## Exercise details
Output each record exactly as given. Leave out every picture.

## Information supplied
****
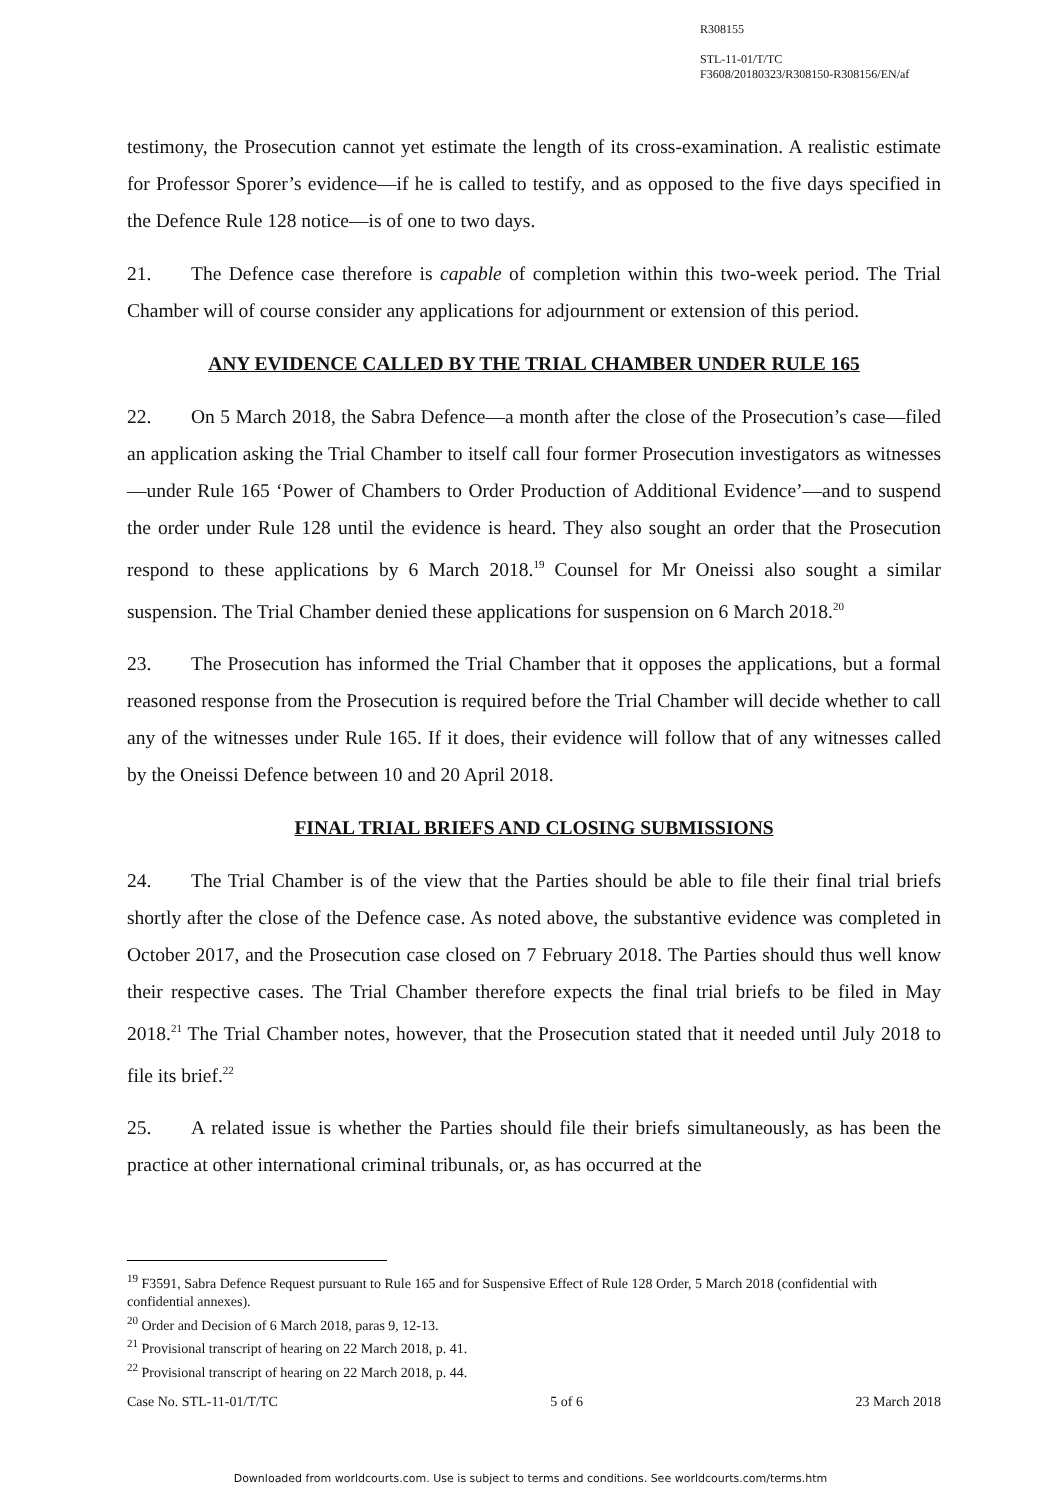R308155
STL-11-01/T/TC
F3608/20180323/R308150-R308156/EN/af
testimony, the Prosecution cannot yet estimate the length of its cross-examination. A realistic estimate for Professor Sporer’s evidence—if he is called to testify, and as opposed to the five days specified in the Defence Rule 128 notice—is of one to two days.
21. The Defence case therefore is capable of completion within this two-week period. The Trial Chamber will of course consider any applications for adjournment or extension of this period.
ANY EVIDENCE CALLED BY THE TRIAL CHAMBER UNDER RULE 165
22. On 5 March 2018, the Sabra Defence—a month after the close of the Prosecution’s case—filed an application asking the Trial Chamber to itself call four former Prosecution investigators as witnesses—under Rule 165 ‘Power of Chambers to Order Production of Additional Evidence’—and to suspend the order under Rule 128 until the evidence is heard. They also sought an order that the Prosecution respond to these applications by 6 March 2018.<sup>19</sup> Counsel for Mr Oneissi also sought a similar suspension. The Trial Chamber denied these applications for suspension on 6 March 2018.<sup>20</sup>
23. The Prosecution has informed the Trial Chamber that it opposes the applications, but a formal reasoned response from the Prosecution is required before the Trial Chamber will decide whether to call any of the witnesses under Rule 165. If it does, their evidence will follow that of any witnesses called by the Oneissi Defence between 10 and 20 April 2018.
FINAL TRIAL BRIEFS AND CLOSING SUBMISSIONS
24. The Trial Chamber is of the view that the Parties should be able to file their final trial briefs shortly after the close of the Defence case. As noted above, the substantive evidence was completed in October 2017, and the Prosecution case closed on 7 February 2018. The Parties should thus well know their respective cases. The Trial Chamber therefore expects the final trial briefs to be filed in May 2018.<sup>21</sup> The Trial Chamber notes, however, that the Prosecution stated that it needed until July 2018 to file its brief.<sup>22</sup>
25. A related issue is whether the Parties should file their briefs simultaneously, as has been the practice at other international criminal tribunals, or, as has occurred at the
<sup>19</sup> F3591, Sabra Defence Request pursuant to Rule 165 and for Suspensive Effect of Rule 128 Order, 5 March 2018 (confidential with confidential annexes).
<sup>20</sup> Order and Decision of 6 March 2018, paras 9, 12-13.
<sup>21</sup> Provisional transcript of hearing on 22 March 2018, p. 41.
<sup>22</sup> Provisional transcript of hearing on 22 March 2018, p. 44.
Case No. STL-11-01/T/TC 5 of 6 23 March 2018
Downloaded from worldcourts.com. Use is subject to terms and conditions. See worldcourts.com/terms.htm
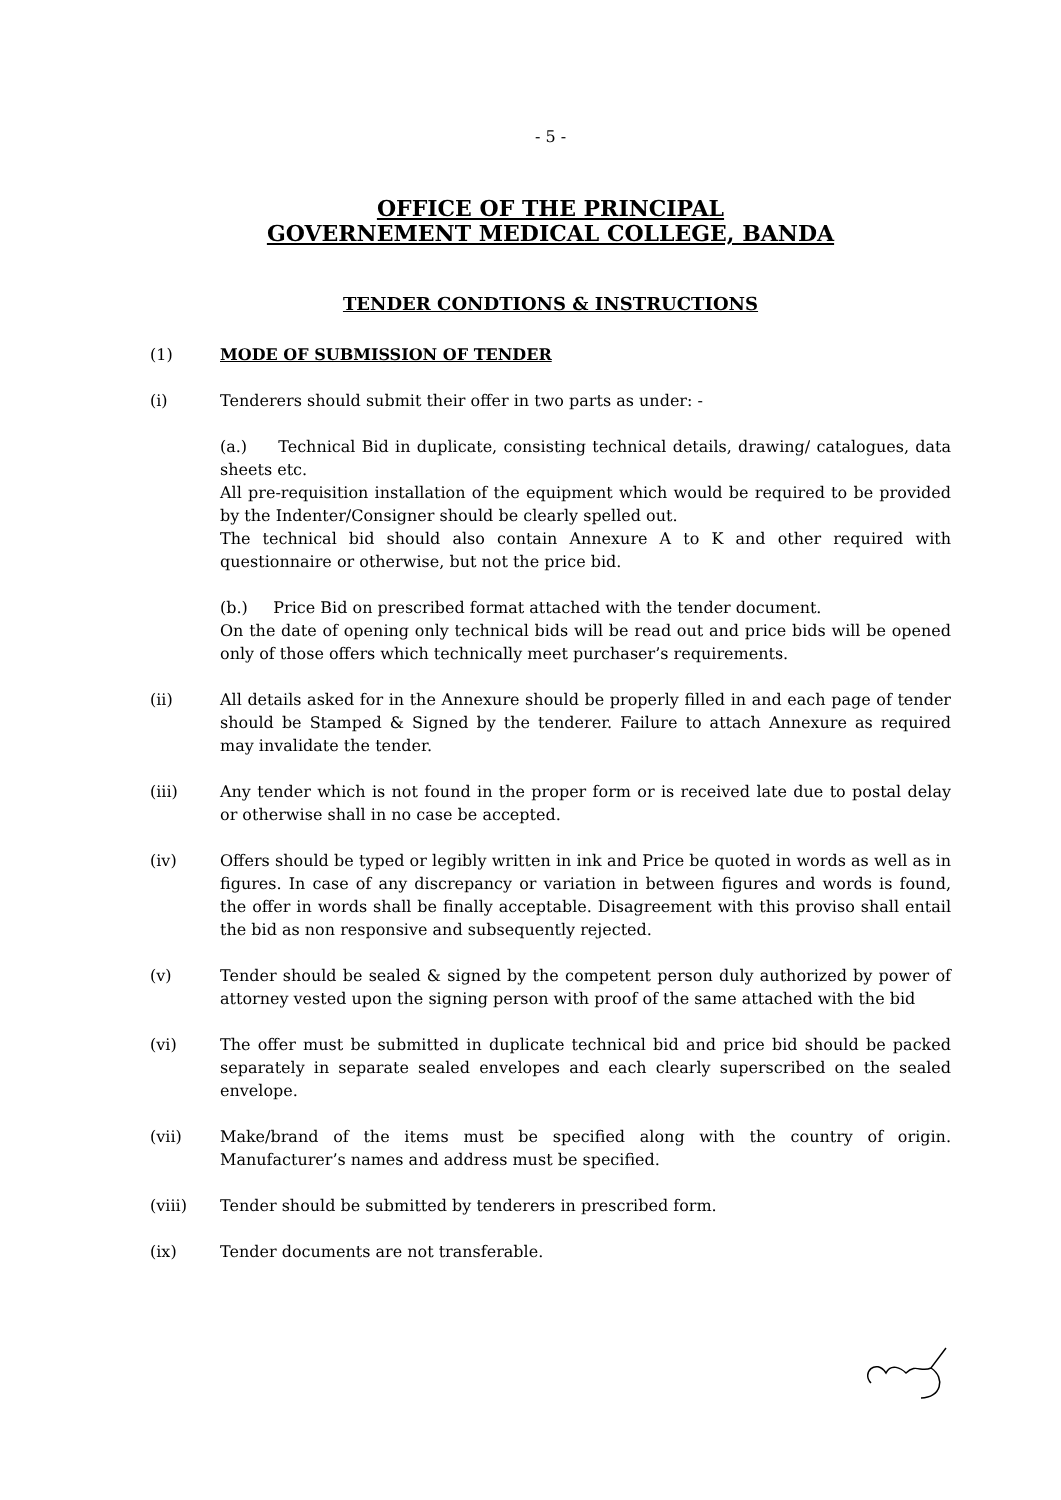- 5 -
OFFICE OF THE PRINCIPAL
GOVERNEMENT MEDICAL COLLEGE, BANDA
TENDER CONDTIONS & INSTRUCTIONS
(1) MODE OF SUBMISSION OF TENDER
(i) Tenderers should submit their offer in two parts as under: -
(a.) Technical Bid in duplicate, consisting technical details, drawing/ catalogues, data sheets etc.
All pre-requisition installation of the equipment which would be required to be provided by the Indenter/Consigner should be clearly spelled out.
The technical bid should also contain Annexure A to K and other required with questionnaire or otherwise, but not the price bid.
(b.) Price Bid on prescribed format attached with the tender document.
On the date of opening only technical bids will be read out and price bids will be opened only of those offers which technically meet purchaser’s requirements.
(ii) All details asked for in the Annexure should be properly filled in and each page of tender should be Stamped & Signed by the tenderer. Failure to attach Annexure as required may invalidate the tender.
(iii) Any tender which is not found in the proper form or is received late due to postal delay or otherwise shall in no case be accepted.
(iv) Offers should be typed or legibly written in ink and Price be quoted in words as well as in figures. In case of any discrepancy or variation in between figures and words is found, the offer in words shall be finally acceptable. Disagreement with this proviso shall entail the bid as non responsive and subsequently rejected.
(v) Tender should be sealed & signed by the competent person duly authorized by power of attorney vested upon the signing person with proof of the same attached with the bid
(vi) The offer must be submitted in duplicate technical bid and price bid should be packed separately in separate sealed envelopes and each clearly superscribed on the sealed envelope.
(vii) Make/brand of the items must be specified along with the country of origin. Manufacturer’s names and address must be specified.
(viii) Tender should be submitted by tenderers in prescribed form.
(ix) Tender documents are not transferable.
****
## Completed task
R308155
STL-11-01/T/TC
F3608/20180323/R308150-R308156/EN/af
testimony, the Prosecution cannot yet estimate the length of its cross-examination. A realistic estimate for Professor Sporer’s evidence—if he is called to testify, and as opposed to the five days specified in the Defence Rule 128 notice—is of one to two days.
21. The Defence case therefore is capable of completion within this two-week period. The Trial Chamber will of course consider any applications for adjournment or extension of this period.
ANY EVIDENCE CALLED BY THE TRIAL CHAMBER UNDER RULE 165
22. On 5 March 2018, the Sabra Defence—a month after the close of the Prosecution’s case—filed an application asking the Trial Chamber to itself call four former Prosecution investigators as witnesses—under Rule 165 ‘Power of Chambers to Order Production of Additional Evidence’—and to suspend the order under Rule 128 until the evidence is heard. They also sought an order that the Prosecution respond to these applications by 6 March 2018.<sup>19</sup> Counsel for Mr Oneissi also sought a similar suspension. The Trial Chamber denied these applications for suspension on 6 March 2018.<sup>20</sup>
23. The Prosecution has informed the Trial Chamber that it opposes the applications, but a formal reasoned response from the Prosecution is required before the Trial Chamber will decide whether to call any of the witnesses under Rule 165. If it does, their evidence will follow that of any witnesses called by the Oneissi Defence between 10 and 20 April 2018.
FINAL TRIAL BRIEFS AND CLOSING SUBMISSIONS
24. The Trial Chamber is of the view that the Parties should be able to file their final trial briefs shortly after the close of the Defence case. As noted above, the substantive evidence was completed in October 2017, and the Prosecution case closed on 7 February 2018. The Parties should thus well know their respective cases. The Trial Chamber therefore expects the final trial briefs to be filed in May 2018.<sup>21</sup> The Trial Chamber notes, however, that the Prosecution stated that it needed until July 2018 to file its brief.<sup>22</sup>
25. A related issue is whether the Parties should file their briefs simultaneously, as has been the practice at other international criminal tribunals, or, as has occurred at the
<sup>19</sup> F3591, Sabra Defence Request pursuant to Rule 165 and for Suspensive Effect of Rule 128 Order, 5 March 2018 (confidential with confidential annexes).
<sup>20</sup> Order and Decision of 6 March 2018, paras 9, 12-13.
<sup>21</sup> Provisional transcript of hearing on 22 March 2018, p. 41.
<sup>22</sup> Provisional transcript of hearing on 22 March 2018, p. 44.
Case No. STL-11-01/T/TC 5 of 6 23 March 2018
Downloaded from worldcourts.com. Use is subject to terms and conditions. See worldcourts.com/terms.htm
- 5 -
OFFICE OF THE PRINCIPAL
GOVERNEMENT MEDICAL COLLEGE, BANDA
TENDER CONDTIONS & INSTRUCTIONS
(1) MODE OF SUBMISSION OF TENDER
(i) Tenderers should submit their offer in two parts as under: -
(a.) Technical Bid in duplicate, consisting technical details, drawing/ catalogues, data sheets etc.
All pre-requisition installation of the equipment which would be required to be provided by the Indenter/Consigner should be clearly spelled out.
The technical bid should also contain Annexure A to K and other required with questionnaire or otherwise, but not the price bid.
(b.) Price Bid on prescribed format attached with the tender document.
On the date of opening only technical bids will be read out and price bids will be opened only of those offers which technically meet purchaser’s requirements.
(ii) All details asked for in the Annexure should be properly filled in and each page of tender should be Stamped & Signed by the tenderer. Failure to attach Annexure as required may invalidate the tender.
(iii) Any tender which is not found in the proper form or is received late due to postal delay or otherwise shall in no case be accepted.
(iv) Offers should be typed or legibly written in ink and Price be quoted in words as well as in figures. In case of any discrepancy or variation in between figures and words is found, the offer in words shall be finally acceptable. Disagreement with this proviso shall entail the bid as non responsive and subsequently rejected.
(v) Tender should be sealed & signed by the competent person duly authorized by power of attorney vested upon the signing person with proof of the same attached with the bid
(vi) The offer must be submitted in duplicate technical bid and price bid should be packed separately in separate sealed envelopes and each clearly superscribed on the sealed envelope.
(vii) Make/brand of the items must be specified along with the country of origin. Manufacturer’s names and address must be specified.
(viii) Tender should be submitted by tenderers in prescribed form.
(ix) Tender documents are not transferable.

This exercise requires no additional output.